Like most deck officers, Davinia dreamt of becoming a captain. Then love, marriage and children happened. She took jobs, including lecturing and marine surveying, that enabled her to spend time mothering.   

‘Then I started my pilot training the very day my youngest started school.’  The intense course was six-months long. Even male colleagues whose wives took all the family strain off the trainees’ shoulders found it like nothing they’d ever experienced before. In 2020 she passed, without a wife’s support. 

Davinia with  trainee Lewis and a Dutch captain 3282

Davinia Monclus with trainee, Lewis and a Dutch Captain.


Piloting is a hard job and an interesting one. ‘It is the best feeling in the world when a passage and berthing have gone well’. And it’s great when you have good relationships with captains. Some friendly ships even know how Davinia likes her tea and arrange for a cuppa to be ready the minute she climbs up from the cutter.  
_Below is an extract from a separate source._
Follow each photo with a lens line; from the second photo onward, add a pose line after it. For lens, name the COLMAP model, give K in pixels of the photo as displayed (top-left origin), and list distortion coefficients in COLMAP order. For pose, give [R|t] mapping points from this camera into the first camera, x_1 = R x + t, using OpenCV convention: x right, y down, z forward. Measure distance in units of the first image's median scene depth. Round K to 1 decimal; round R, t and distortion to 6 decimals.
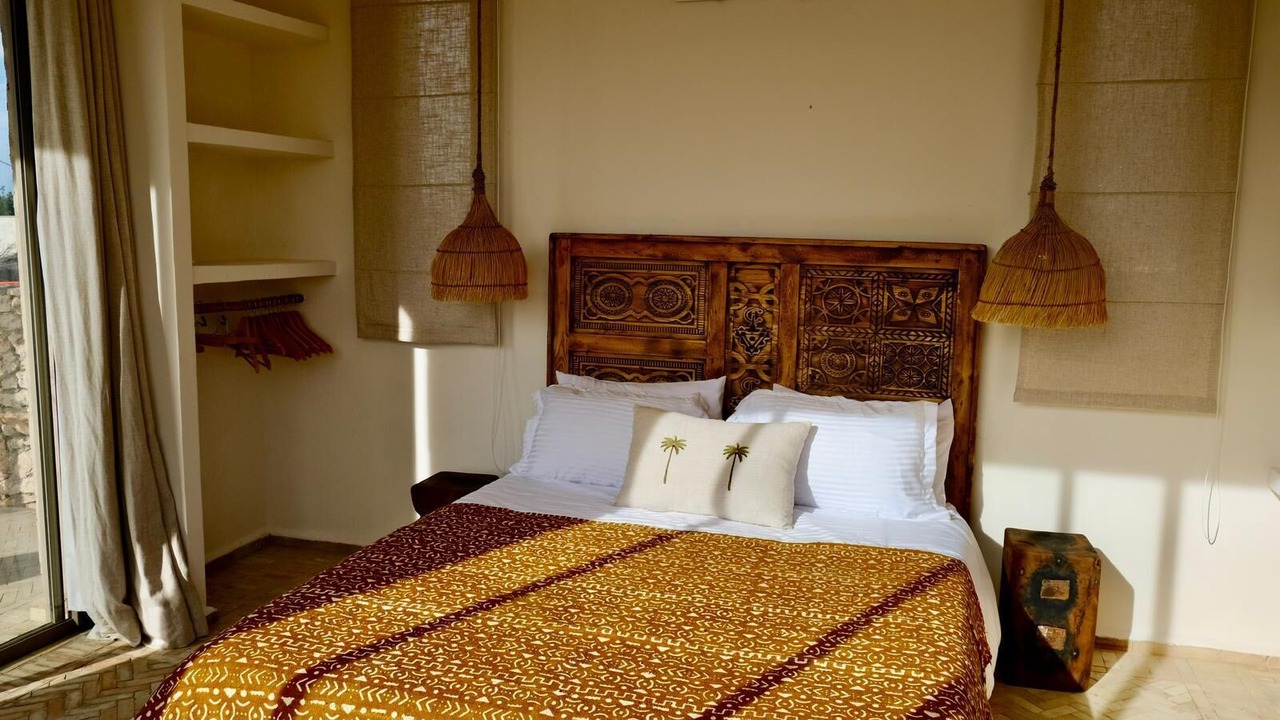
lens RADIAL K [[1033.8, 0, 640.0], [0, 1033.8, 360.0], [0, 0, 1]] dist [-0.011669, -0.001026]
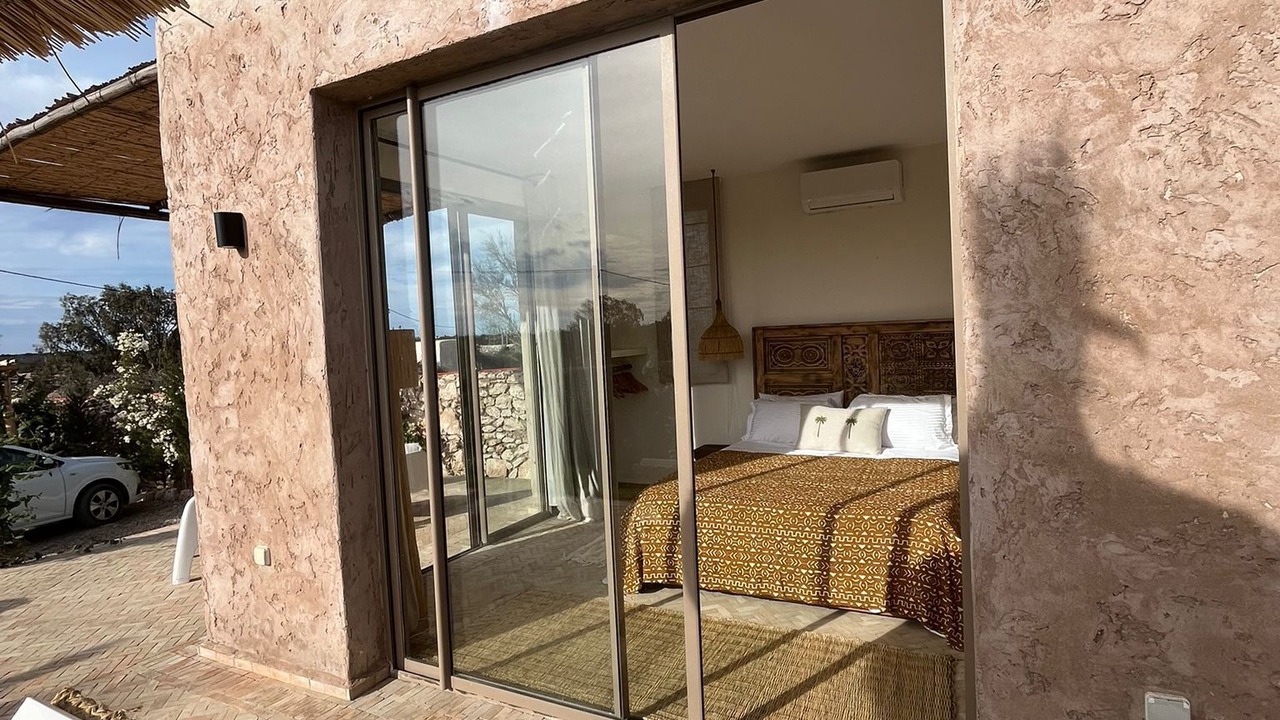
lens RADIAL K [[688.4, 0, 640.0], [0, 688.4, 360.0], [0, 0, 1]] dist [-0.001584, 0.000003]
pose [[0.979176, -0.057052, -0.194833, -0.044370], [0.039257, 0.994797, -0.094004, 0.069867], [0.199183, 0.084398, 0.976321, -0.427287]]
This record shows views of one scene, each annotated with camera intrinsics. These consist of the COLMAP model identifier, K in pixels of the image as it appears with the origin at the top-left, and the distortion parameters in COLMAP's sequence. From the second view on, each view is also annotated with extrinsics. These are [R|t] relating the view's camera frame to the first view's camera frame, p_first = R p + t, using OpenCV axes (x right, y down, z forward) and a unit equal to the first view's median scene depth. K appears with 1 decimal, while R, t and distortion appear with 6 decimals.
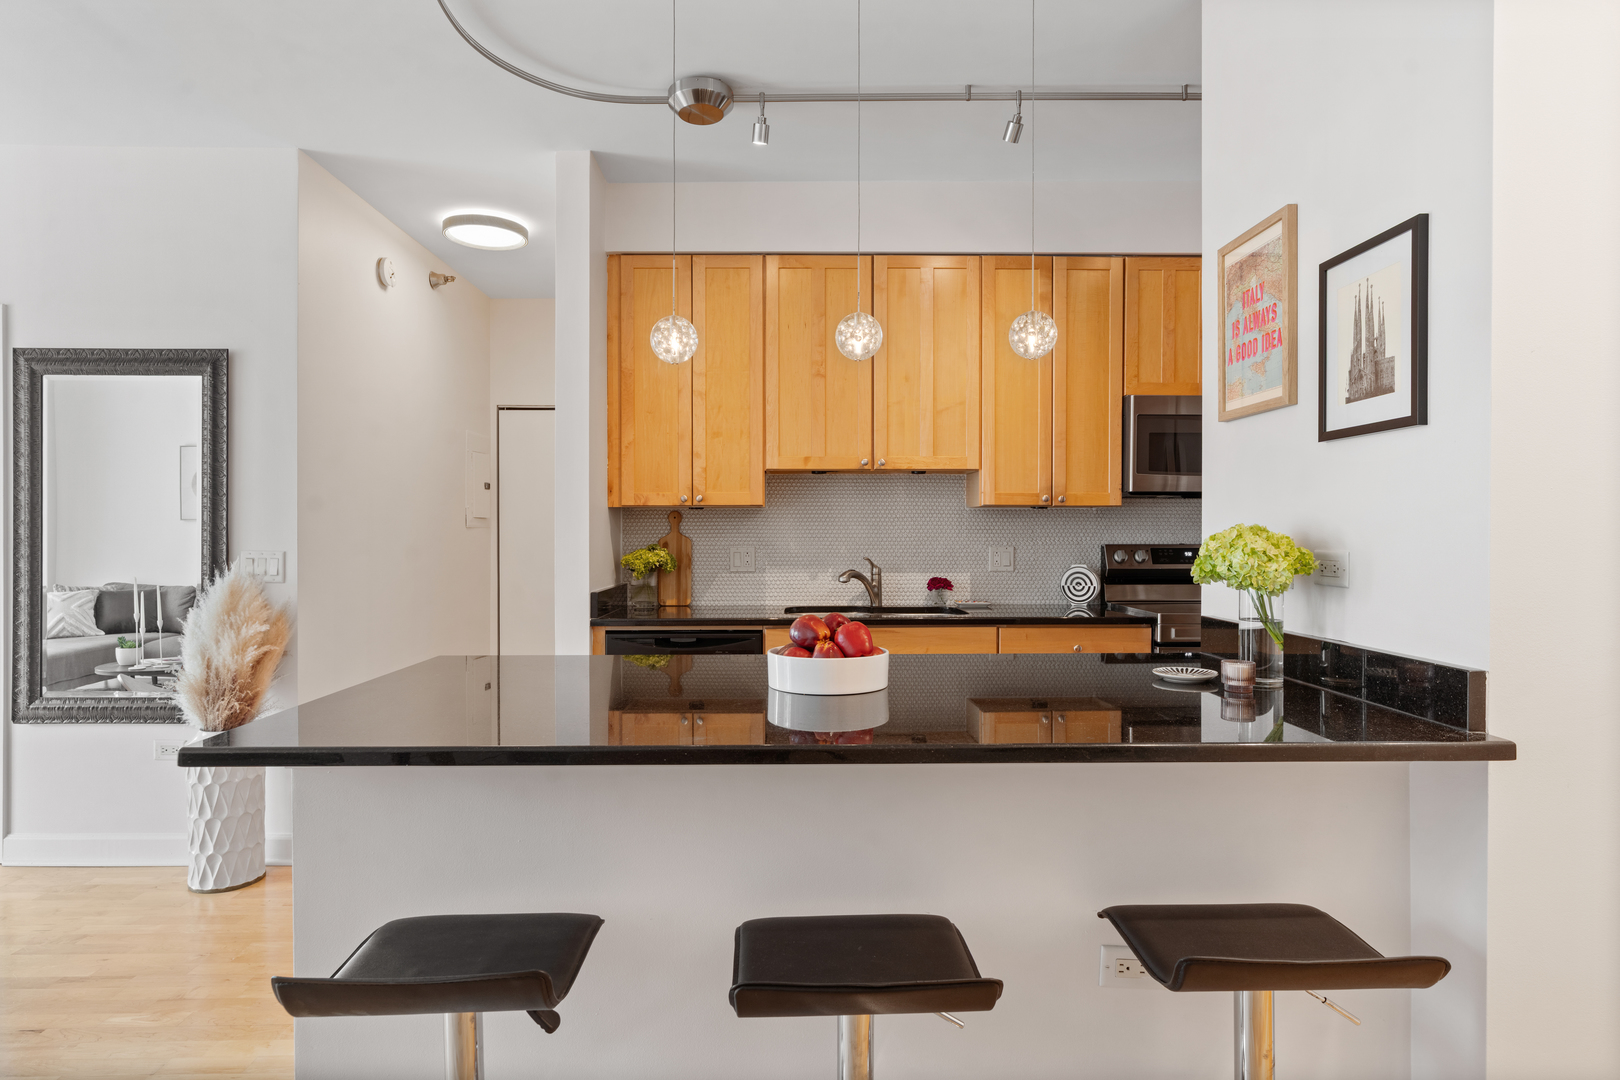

Three main challenges affect women pilots specifically:   

  • Fitting piloting round having a family life. Peel Ports are kind to Davinia. But some traditionalists are still troubled by parents ‘inconveniently’ needing time off for sickness and half-terms. Cultural change is needed. 
  • About 99% of the masters of the ships Davinia pilots are male. Initially some masters, especially from different cultures, are very alarmed at having to hand over their precious bit of real estate to a woman.  She really enjoys sensing their attitudes change as they recognise that their pilot is indeed competent. ‘It’s wonderful when they announce at the end of the job “You are very welcome to come back again. Thank you. Good job!”’.
  • Piloting used to be a very tight-knit dynastic world. Accusations of nepotism are still common but the exclusive brotherhood style is almost ended in the UK. Davinia, who is not related to other pilots, enjoys acceptance on the Medway.  

Women Pilots of the Future

Does a woman do piloting differently? Davinia stresses to masters that, although she has the responsibility for the vessel, the bridge team working in collaboration gets a ship where it needs to be.  

She is friendly, pointing out historic castles and the handiest Tesco as newcomers go down river. But she has to be authoritative and not give misogynistic masters any opportunity to imagine she is weak. So there can be a quiet power battle with some masters from countries unenlightened about equality. 

Sisterhood helps. As a member of the SheEO WhatsApp group she’s involved in sharing information, mutual support and promoting females in pilotage.  

Davinia absolutely wants more women to step into this work. That’s not only because it’s a wonderful job. More women will mean speedier progress towards the day when a pilot’s gender is irrelevant and their childcare responsibilities are factored in as normal.